- **Dataset entries**:
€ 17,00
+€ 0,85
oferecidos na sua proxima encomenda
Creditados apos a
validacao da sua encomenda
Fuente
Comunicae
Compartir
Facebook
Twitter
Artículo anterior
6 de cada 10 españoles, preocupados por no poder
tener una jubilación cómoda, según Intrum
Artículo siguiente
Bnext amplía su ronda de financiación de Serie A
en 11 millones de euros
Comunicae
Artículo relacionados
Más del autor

* * *

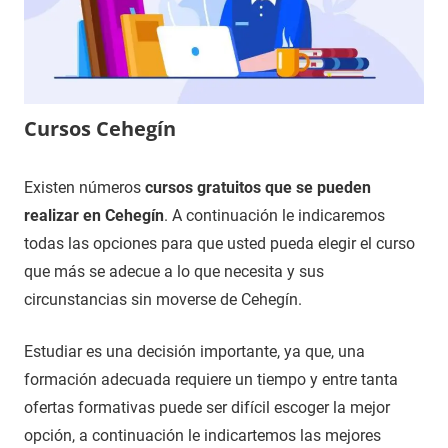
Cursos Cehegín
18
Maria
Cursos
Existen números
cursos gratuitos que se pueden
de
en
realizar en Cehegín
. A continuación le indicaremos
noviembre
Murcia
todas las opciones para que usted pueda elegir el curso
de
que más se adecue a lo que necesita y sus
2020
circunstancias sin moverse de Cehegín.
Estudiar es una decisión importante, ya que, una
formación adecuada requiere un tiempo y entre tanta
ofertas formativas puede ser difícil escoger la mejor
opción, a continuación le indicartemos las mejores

- **TASK GOAL**: Wherever the string "encomenda" is found in the entries, copy the line it sits in.

- **EXERCISE OUTPUT**:
oferecidos na sua proxima encomenda
validacao da sua encomenda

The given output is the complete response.